> [Text excerpt]
------------------------------------------------

Spec mining is crystallisation's operational mechanism

Crystallisation says knowledge hardens into repo artifacts — tests, specs, conventions. But where do those artifacts come from? One answer: you mine them from observed behavior.

The pattern

  1. Watch the system do tasks (or watch humans do tasks the system will do).
  2. Identify repeated micro-actions: parsing dates, normalising names, mapping intents to actions, detecting escalation triggers.
  3. Extract those regularities into deterministic artifacts: functions, schema rules, unit tests, checkers.
  4. Re-run with these constraints in place. The system becomes more reliable without weight updates.

This is crystallisation as compilation: the system distills stochastic regularities into deterministic code.

Why this matters for the bitter lesson boundary

The bitter lesson boundary says calculators survive scaling because the spec is the problem. Spec mining manufactures new calculators by discovering specs that were implicit in behavior. Each mined spec converts a piece of the blurry zone into the calculator regime.

------------------------------------------------

> [Provided records]
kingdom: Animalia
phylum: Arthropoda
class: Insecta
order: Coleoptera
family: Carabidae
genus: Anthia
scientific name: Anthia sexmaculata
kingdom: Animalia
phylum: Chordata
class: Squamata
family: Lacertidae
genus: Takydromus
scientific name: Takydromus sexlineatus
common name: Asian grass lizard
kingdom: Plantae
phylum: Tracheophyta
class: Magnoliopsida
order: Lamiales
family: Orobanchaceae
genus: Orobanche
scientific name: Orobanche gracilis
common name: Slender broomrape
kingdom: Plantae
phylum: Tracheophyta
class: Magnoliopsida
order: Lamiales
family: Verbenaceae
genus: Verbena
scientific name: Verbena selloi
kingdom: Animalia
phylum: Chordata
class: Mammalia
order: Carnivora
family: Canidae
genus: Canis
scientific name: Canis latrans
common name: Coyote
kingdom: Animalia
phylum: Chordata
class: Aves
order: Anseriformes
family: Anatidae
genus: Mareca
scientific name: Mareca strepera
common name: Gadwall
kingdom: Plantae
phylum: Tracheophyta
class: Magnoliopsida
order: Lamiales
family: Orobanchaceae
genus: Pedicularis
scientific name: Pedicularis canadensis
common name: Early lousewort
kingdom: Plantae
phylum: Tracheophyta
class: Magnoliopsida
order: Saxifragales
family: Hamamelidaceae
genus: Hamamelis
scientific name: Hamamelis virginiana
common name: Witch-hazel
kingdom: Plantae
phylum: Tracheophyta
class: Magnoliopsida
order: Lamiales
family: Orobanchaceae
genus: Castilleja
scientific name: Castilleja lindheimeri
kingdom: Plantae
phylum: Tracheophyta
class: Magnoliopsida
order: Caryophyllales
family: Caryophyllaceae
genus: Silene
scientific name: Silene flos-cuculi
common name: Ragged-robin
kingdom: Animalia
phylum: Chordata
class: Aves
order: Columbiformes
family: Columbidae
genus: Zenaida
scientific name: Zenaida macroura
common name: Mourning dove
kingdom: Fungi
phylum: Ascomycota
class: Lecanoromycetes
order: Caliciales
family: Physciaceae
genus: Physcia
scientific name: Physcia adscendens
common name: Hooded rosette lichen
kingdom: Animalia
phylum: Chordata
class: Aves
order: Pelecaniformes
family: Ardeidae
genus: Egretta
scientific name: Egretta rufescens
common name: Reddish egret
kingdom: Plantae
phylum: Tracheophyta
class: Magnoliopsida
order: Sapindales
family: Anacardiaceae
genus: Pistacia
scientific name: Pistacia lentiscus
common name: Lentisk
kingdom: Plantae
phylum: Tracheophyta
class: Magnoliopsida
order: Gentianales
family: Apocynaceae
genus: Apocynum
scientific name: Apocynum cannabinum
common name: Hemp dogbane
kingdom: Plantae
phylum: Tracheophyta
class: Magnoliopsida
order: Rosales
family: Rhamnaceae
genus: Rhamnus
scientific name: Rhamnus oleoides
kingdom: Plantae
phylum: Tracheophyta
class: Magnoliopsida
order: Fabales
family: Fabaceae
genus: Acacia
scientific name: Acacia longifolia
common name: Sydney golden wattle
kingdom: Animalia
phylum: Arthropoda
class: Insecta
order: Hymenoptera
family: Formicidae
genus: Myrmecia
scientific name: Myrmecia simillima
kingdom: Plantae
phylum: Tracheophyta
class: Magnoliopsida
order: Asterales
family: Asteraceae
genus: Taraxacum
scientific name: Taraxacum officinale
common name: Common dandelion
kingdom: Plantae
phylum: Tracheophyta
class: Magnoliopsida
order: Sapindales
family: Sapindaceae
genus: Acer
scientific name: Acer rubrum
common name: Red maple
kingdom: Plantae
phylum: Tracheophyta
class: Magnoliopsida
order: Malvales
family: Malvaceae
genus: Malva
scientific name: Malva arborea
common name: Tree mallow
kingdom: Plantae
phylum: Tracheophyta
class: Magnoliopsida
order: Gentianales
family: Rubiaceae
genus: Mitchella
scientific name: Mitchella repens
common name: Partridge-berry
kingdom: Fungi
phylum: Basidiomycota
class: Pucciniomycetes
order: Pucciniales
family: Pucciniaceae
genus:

------------------------------------------------

> [What you will do]
**A)** In the piece on spec mining, what happens to the system when it is re-run with the mined constraints in place?
**B)** Pick up the piece on spec mining after its last sentence and write what comes next.

> [Task-by-task answers]
**A)** It becomes more reliable without weight updates.

**B)**
This connects to the oracle strength spectrum: spec mining moves components from soft/delayed oracle toward hard oracle. A pattern that was only checkable by "does the output look right?" becomes checkable by "does this match the extracted rule?"

Concrete workflow

For an agentic system: 1. Cluster failure modes from production logs. 2. For the top clusters, ask: is there a deterministic rule that would have caught this? 3. If yes → write a verifier or deterministic helper (crystallise). 4. If no → the failure mode stays in the learned regime, but you now have a regression test (partial crystallisation). 5. Repeat. The calculator surface grows monotonically.

Risks

  • Mining specs from observed behavior can encode biases or accidents as rules. The mined spec might be a "vision feature" — a plausible theory that scale will eventually outperform.
  • Mitigation: mined specs should be falsifiable. If they break under distribution shift or metamorphic testing, they're candidates for softening, not permanent crystallisation.

Open questions

  • What's the right threshold for crystallising a mined pattern? Too early and you lock in a vision feature; too late and you miss easy reliability wins.
  • Can spec mining be automated? LLMs could propose candidate rules from failure clusters, then validation suites confirm or reject them.